2 thoughts on “Salmon in the pines

  1. I’ve been fascinated by how Nature can adapt and reinvent itself when humans alter the land in some way. When a wind storm toppled a huge eucalyptus tree behind my apartment building in Santa Cruz, CA, a crew of tree cutters removed the remaining trees to protect the surrounding buildings. I was heart-broken at the carnage. Gone was the tiny urban paradise where a song sparrows sang its heart out to me and a squirrel scolded me daily while hanging from a branch of eucalyptus. The stumps (most about two-three meters across) glared in the sunlight. My Shangri La flipped from damp jungle to searing heat. Soon, though, eucalyptus suckers emerged, covering the tabletop stumps. Wildflowers sprang up like an underground rebellion freed from oppression. Raccoons, squirrels, and even my favorite little song sparrow, returned and flourished in the radiate light. Human impact, even when trying to repair old scars left from industry or agriculture or protect itself from impending disaster, changes the environment for a time; but Nature soon takes control again and incorporates those changes into a new and thriving world. Humans often think they need to repair even these alterations … get the land back to pre-human condition. Why? Nature’s got this.

  2. My obsessed (since a kid) with salmon nature of response to this situation (salmon run introduced by man’s hand) would ask a couple of more fundamental questions as well as make a fundamental observation.
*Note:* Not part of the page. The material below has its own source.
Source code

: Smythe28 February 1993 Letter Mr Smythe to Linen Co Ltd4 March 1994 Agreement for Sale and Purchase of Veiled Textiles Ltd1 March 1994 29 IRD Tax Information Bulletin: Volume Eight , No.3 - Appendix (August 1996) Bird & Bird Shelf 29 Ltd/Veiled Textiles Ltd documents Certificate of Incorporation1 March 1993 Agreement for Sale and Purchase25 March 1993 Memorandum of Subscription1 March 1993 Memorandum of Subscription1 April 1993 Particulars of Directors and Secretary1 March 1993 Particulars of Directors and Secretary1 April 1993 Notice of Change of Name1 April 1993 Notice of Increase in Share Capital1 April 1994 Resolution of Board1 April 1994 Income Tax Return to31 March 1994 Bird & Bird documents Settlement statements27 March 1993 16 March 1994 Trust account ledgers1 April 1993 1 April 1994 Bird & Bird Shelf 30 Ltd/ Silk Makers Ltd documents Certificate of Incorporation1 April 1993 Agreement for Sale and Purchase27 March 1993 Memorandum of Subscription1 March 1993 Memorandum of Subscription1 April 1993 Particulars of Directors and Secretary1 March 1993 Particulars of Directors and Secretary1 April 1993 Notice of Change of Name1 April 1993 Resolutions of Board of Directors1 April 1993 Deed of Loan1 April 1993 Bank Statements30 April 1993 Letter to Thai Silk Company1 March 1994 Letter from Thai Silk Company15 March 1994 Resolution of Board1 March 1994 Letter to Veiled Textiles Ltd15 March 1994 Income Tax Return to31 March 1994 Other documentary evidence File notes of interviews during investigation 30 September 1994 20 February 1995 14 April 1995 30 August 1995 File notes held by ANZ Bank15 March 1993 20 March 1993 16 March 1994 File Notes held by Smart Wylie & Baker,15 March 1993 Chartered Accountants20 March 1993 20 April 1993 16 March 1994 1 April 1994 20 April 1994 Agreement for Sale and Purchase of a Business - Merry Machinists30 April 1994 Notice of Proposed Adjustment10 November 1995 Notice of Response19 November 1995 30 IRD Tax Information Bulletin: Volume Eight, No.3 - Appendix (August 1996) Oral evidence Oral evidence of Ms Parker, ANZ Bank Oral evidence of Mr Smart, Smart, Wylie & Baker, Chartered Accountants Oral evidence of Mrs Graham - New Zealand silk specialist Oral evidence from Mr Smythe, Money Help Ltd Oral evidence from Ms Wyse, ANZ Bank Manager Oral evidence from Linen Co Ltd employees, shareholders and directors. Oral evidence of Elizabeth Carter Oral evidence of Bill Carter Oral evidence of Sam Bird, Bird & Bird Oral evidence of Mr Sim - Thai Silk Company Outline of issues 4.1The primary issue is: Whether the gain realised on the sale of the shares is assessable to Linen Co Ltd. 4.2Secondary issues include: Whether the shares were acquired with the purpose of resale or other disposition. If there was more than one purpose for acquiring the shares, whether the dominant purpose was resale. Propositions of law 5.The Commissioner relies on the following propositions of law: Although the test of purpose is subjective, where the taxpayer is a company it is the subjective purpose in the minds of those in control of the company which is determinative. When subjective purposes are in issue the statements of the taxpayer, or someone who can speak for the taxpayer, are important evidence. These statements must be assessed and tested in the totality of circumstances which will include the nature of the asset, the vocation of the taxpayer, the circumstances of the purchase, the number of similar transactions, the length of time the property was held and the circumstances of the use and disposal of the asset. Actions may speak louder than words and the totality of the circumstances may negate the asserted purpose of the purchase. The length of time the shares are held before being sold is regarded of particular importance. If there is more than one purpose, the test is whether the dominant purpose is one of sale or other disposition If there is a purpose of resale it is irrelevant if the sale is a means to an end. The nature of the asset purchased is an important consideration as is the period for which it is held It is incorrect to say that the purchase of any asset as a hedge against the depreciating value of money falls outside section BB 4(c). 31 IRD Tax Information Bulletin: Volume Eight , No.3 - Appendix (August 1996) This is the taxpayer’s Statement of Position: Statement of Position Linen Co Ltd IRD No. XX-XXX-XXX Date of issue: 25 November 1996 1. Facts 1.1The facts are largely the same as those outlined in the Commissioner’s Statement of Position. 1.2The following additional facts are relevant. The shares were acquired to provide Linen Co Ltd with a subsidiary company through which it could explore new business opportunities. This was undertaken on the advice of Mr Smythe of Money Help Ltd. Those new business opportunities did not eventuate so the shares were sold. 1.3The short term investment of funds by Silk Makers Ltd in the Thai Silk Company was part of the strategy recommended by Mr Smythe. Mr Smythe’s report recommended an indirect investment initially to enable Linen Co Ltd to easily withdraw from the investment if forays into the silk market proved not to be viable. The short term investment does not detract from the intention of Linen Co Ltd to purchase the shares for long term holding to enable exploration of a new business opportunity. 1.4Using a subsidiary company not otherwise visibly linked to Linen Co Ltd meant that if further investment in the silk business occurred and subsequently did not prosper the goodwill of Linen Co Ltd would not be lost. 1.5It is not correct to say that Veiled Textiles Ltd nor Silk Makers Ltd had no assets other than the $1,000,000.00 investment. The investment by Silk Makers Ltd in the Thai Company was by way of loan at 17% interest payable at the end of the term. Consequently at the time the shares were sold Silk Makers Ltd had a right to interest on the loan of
First, observation, kokanee or landlocked sockeye salmon provide a path for the copepod derived nutrients, upon which sockeye salmon depend, to be deposited into the forest environments; it is the carbon found where ever this nutrient cycle is present, mostly along the coastal waterways where sockeye salmon runs which depend upon lakes, (not rivers), where algae can grow and provides the food chain base for the copepods and then the sockeye to flourish.

    Kokanee replaced the trout (according to the story here) and trout rely on completely different food resources to sustain their ‘run existence’. I think it would be safe to assume they didn’t reach the numbers which the kokanee apparently do. I am sure there is contribution to overall lake enrichment from these salmon as they decay but there must be other sources of nutrients to sustain the algae, plankton, etc.. Has there been any return of the trout that can or could be associated with the presence of the kokanee (as habitat enrichment) over time? How are they doing? From what I understand the Bull trout (a Char), which probably compete with cutthroat trout, are not doing well. And this may or may not have any relationship to the kokanee.

    Another bit of information that might need clarification, but I believe kokanee runs typically are NOT self sustaining. Assuming I am correct and these landlocked salmons are not self sustaining where do the brood stock and the resultant hatchery product (fry) come from? Probably from those same or similar stocks which Mr Goldfarb observed. And this leads me to the question I believe more important: how much and where does the money come from that is being used by the state of Idaho to run the hatchery program(s)?